Yes, the majority of Trump's supporters are likely to stay with him, but any chance he had at winning over those persuadable voters might very well be gone.
Dozens of Republicans have called on him to drop out of the race — something Trump said there's "zero chance" of happening, but it's hard to see how that doesn't have an effect on the race.
So, we are making some significant moves in the NPR Battleground Map. To begin with, we are moving Ohio, Iowa, Georgia and two electoral votes in congressional districts in Nebraska and Maine from Lean Republican, where they looked like they were heading last week, back to Tossup. We will be watching them and other tossups closely to see if they begin to lean toward Clinton.
What's more, after Utah Republican Sen. Mike Lee, Rep. Jason Chaffetz and the state's governor, Gary Herbert, called on Trump to resign, we are moving Utah from Likely Republican to Lean Republican — and we will be watching it to see if it goes to tossup.
The result of this new map — at present — is taking 42 electoral votes off the board from Trump that that were leaning in his direction and puts them all up for grabs.
There could be more changes, too. Other places to watch, for example, include Missouri, which before 2008 was a battleground.

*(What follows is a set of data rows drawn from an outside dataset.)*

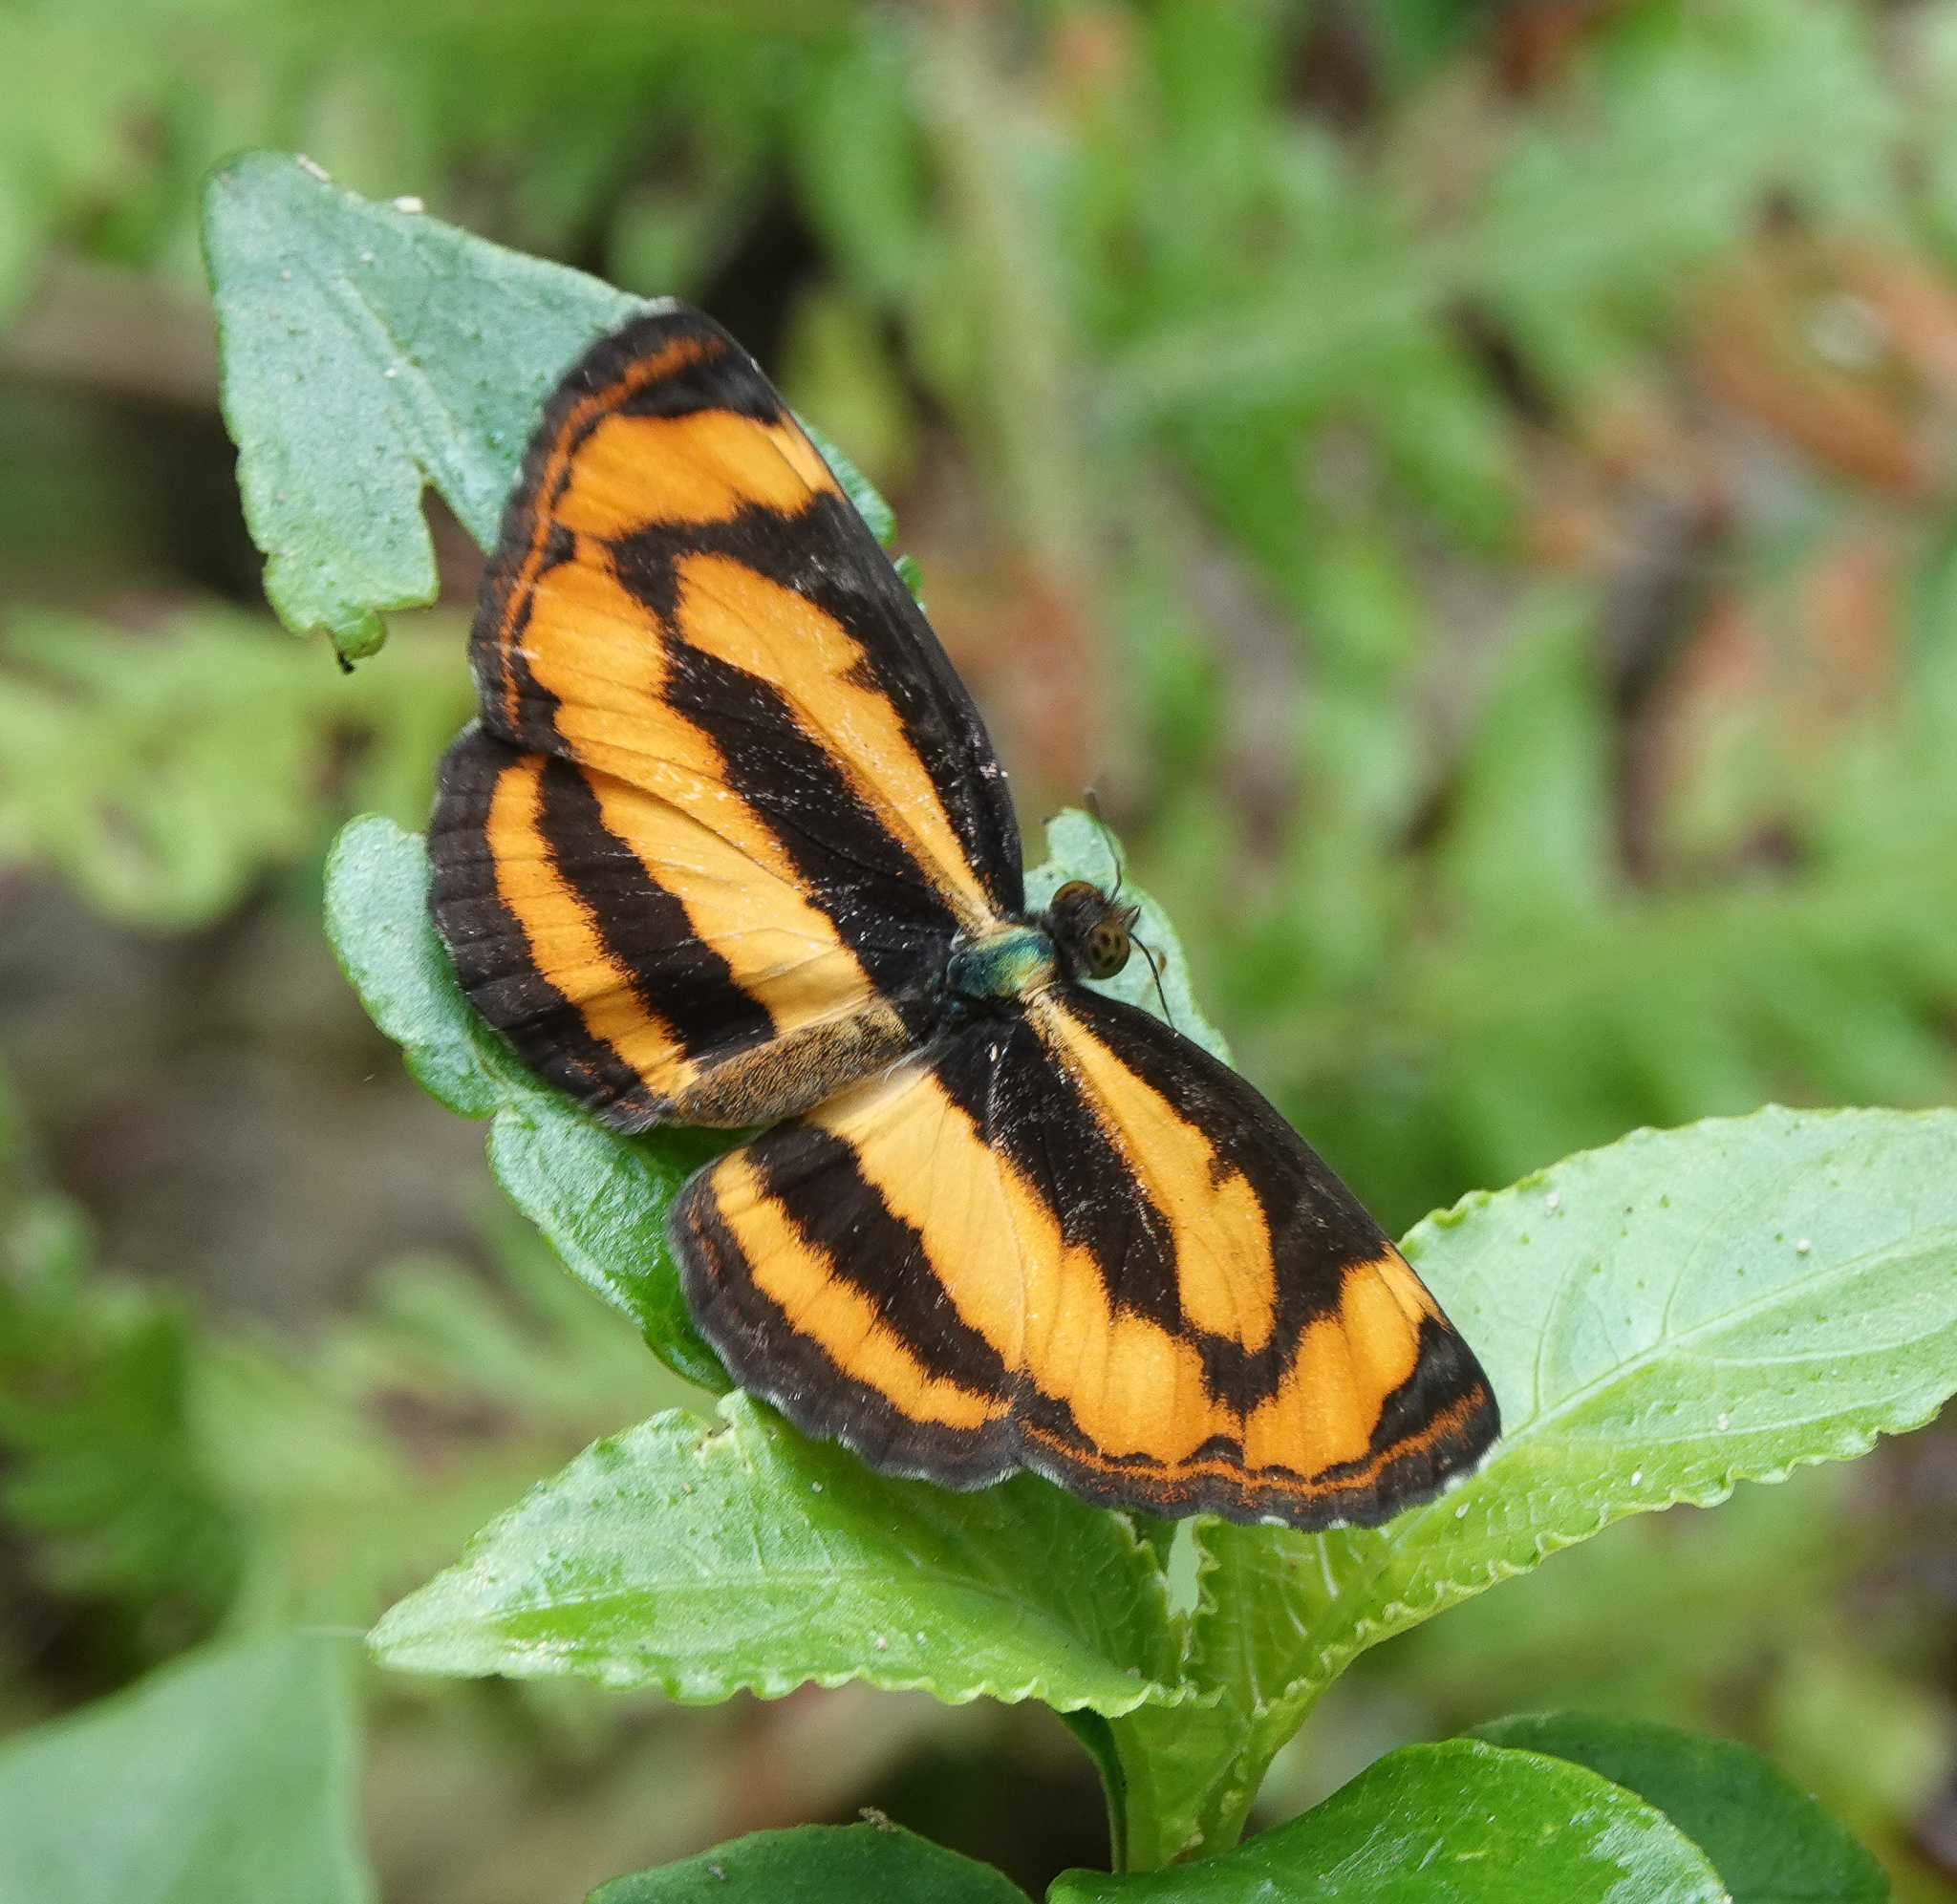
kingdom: Animalia
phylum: Arthropoda
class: Insecta
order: Lepidoptera
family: Nymphalidae
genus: Pantoporia
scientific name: Pantoporia hordonia
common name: Common lascar
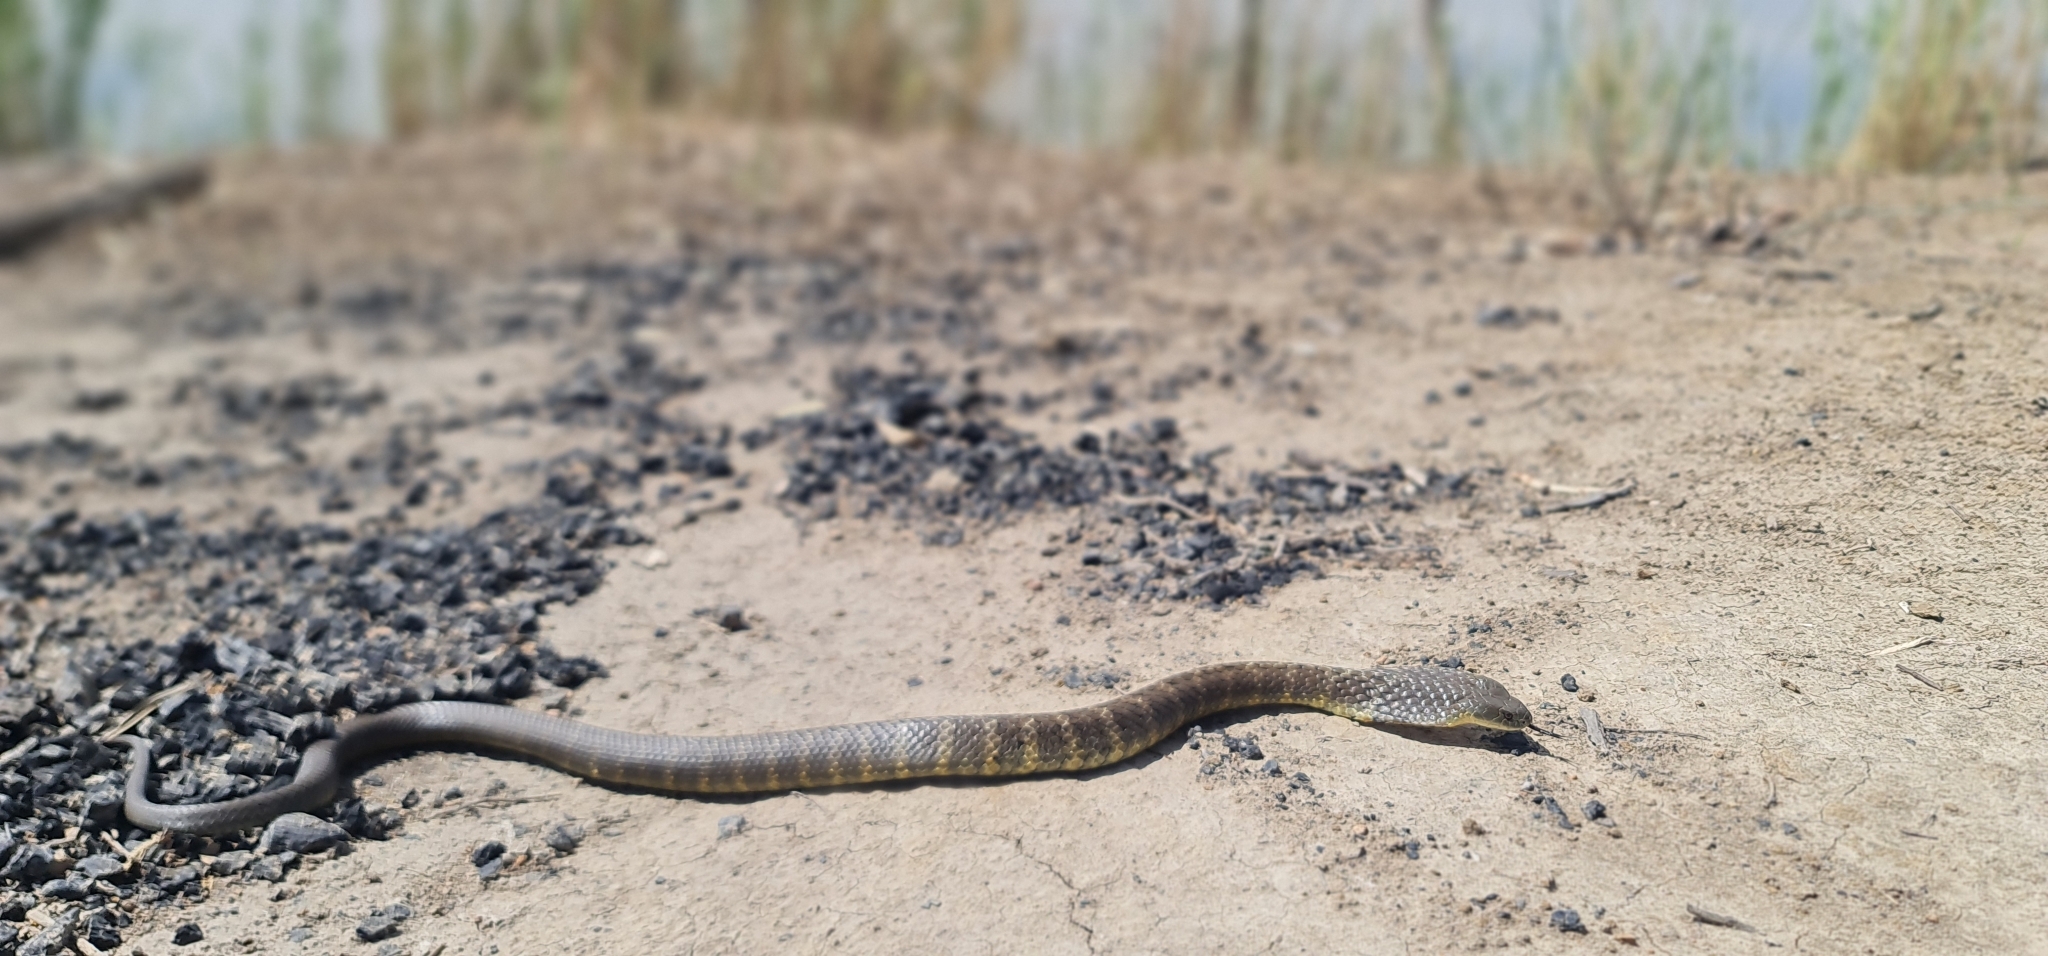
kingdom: Animalia
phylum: Chordata
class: Squamata
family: Elapidae
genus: Notechis
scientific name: Notechis scutatus
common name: Mainland tiger snake
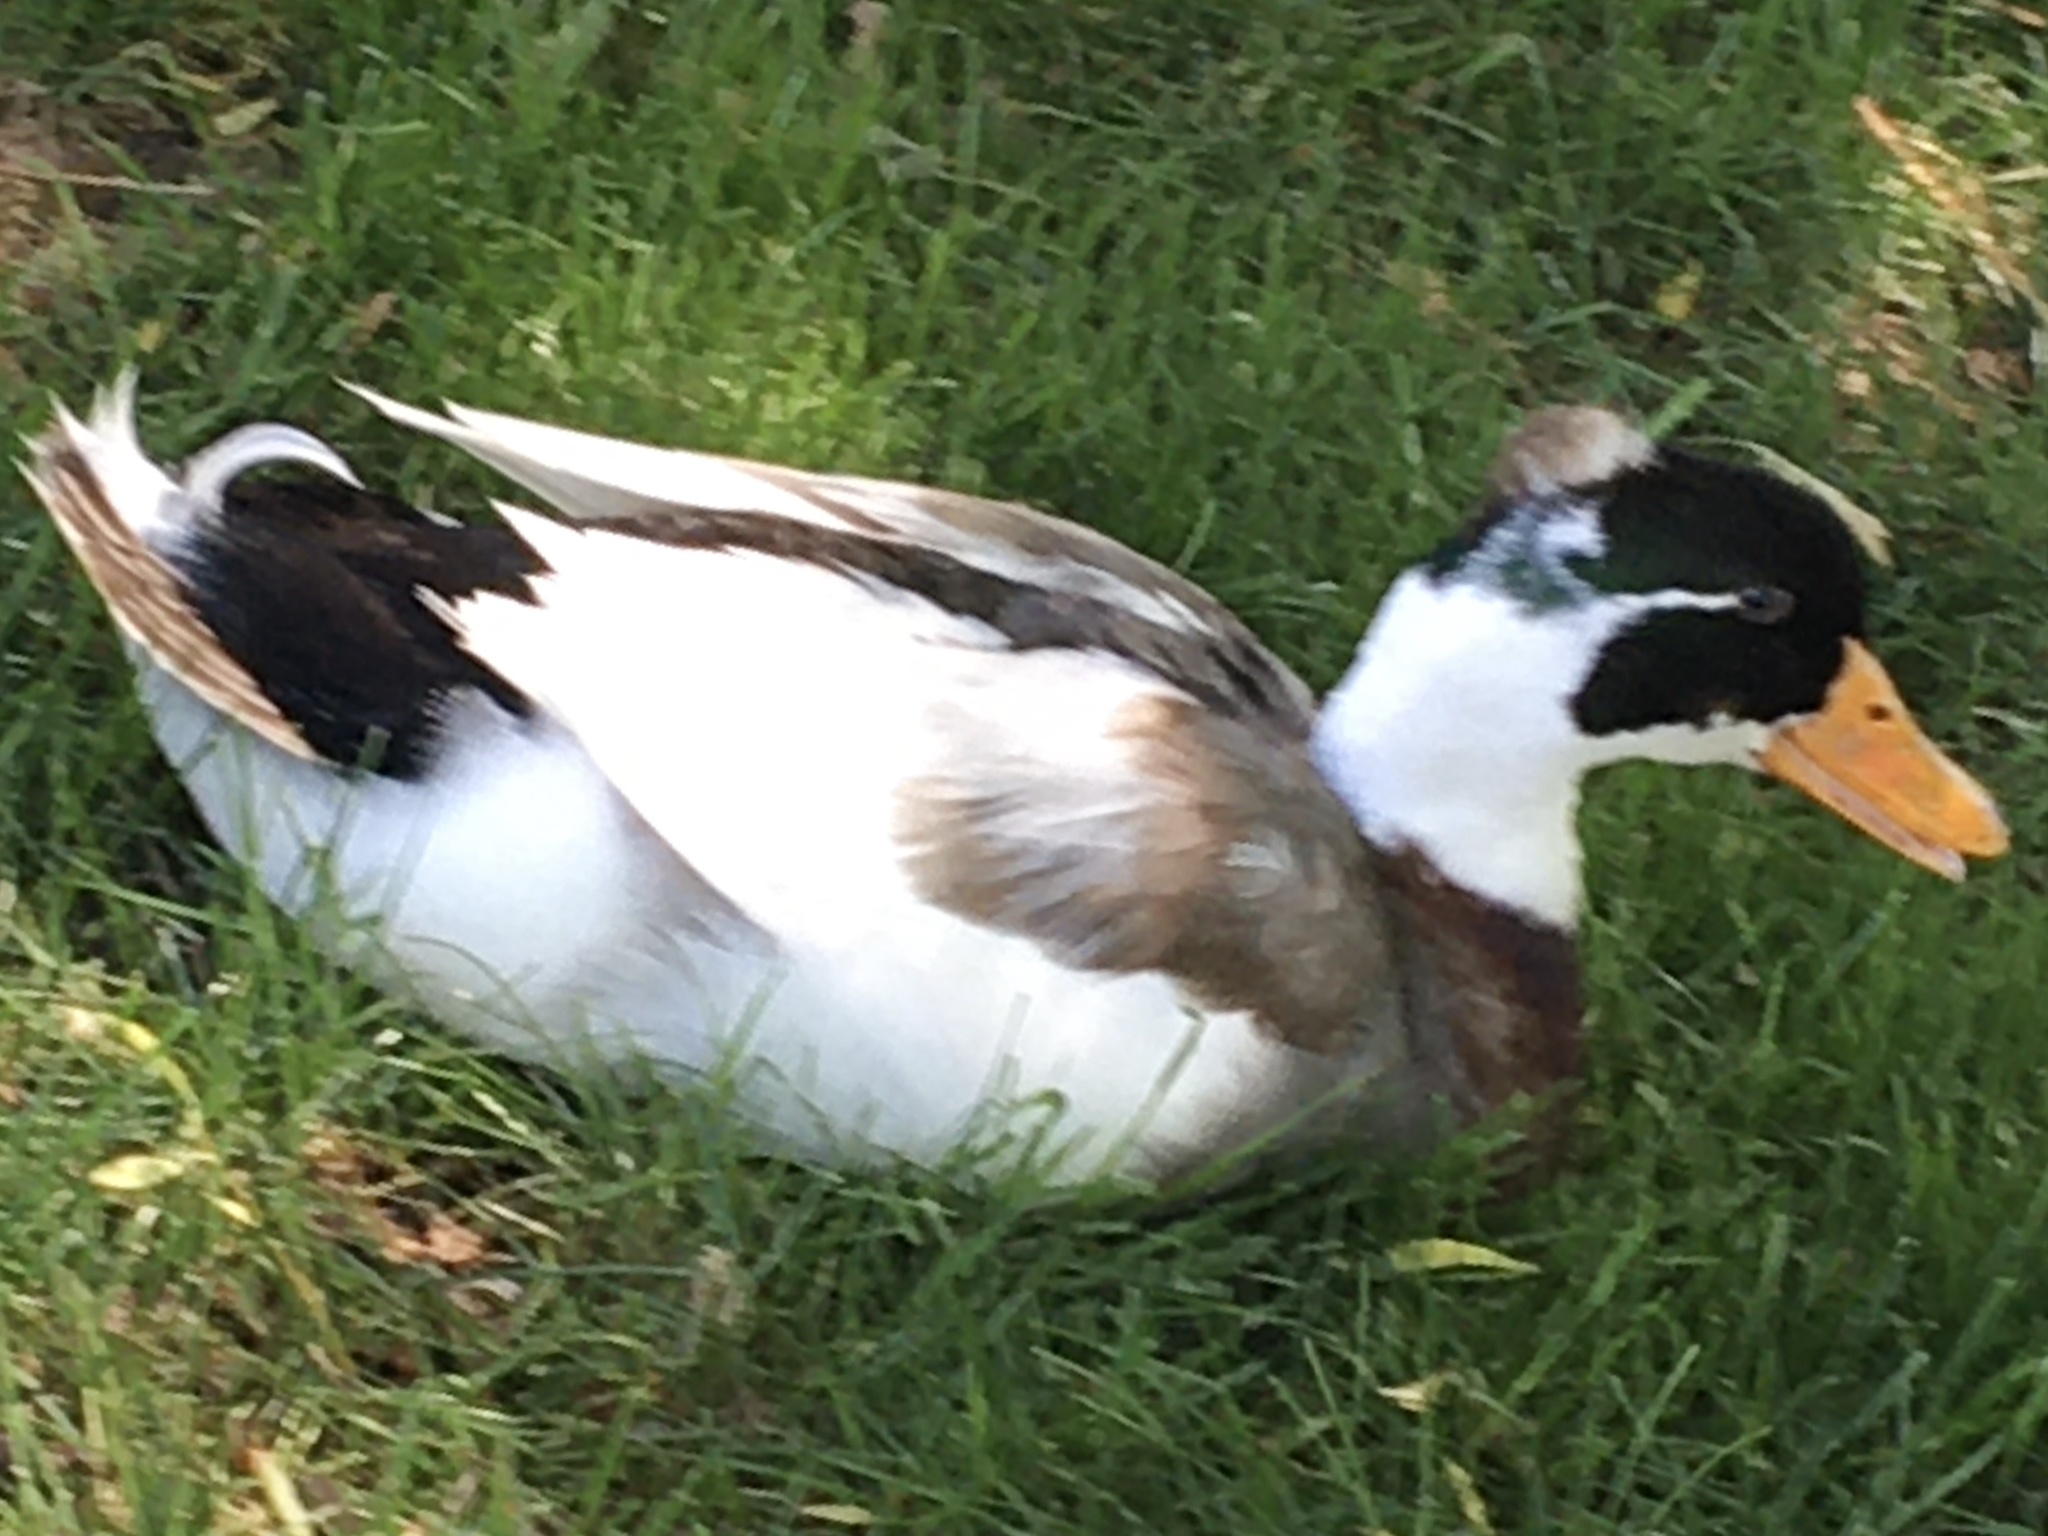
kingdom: Animalia
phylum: Chordata
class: Aves
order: Anseriformes
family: Anatidae
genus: Anas
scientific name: Anas platyrhynchos
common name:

This is all especially possible if reports are true that the Republican National Committee is considering halting organizing operations for the Trump campaign and redirecting to Senate and House races. RNC Chief Strategist Sean Spicer, however, has been tweeting that reports of any abandonment of Trump by the national committee are "false."
We won't know for a week at least from polling how exactly all this sets in. How Trump performs Sunday night could either tamp down the flames — or, if Trump brings up Bill Clinton's past infidelities and attacks Hillary Clinton for them, cause a backdraft never seen before in presidential politics.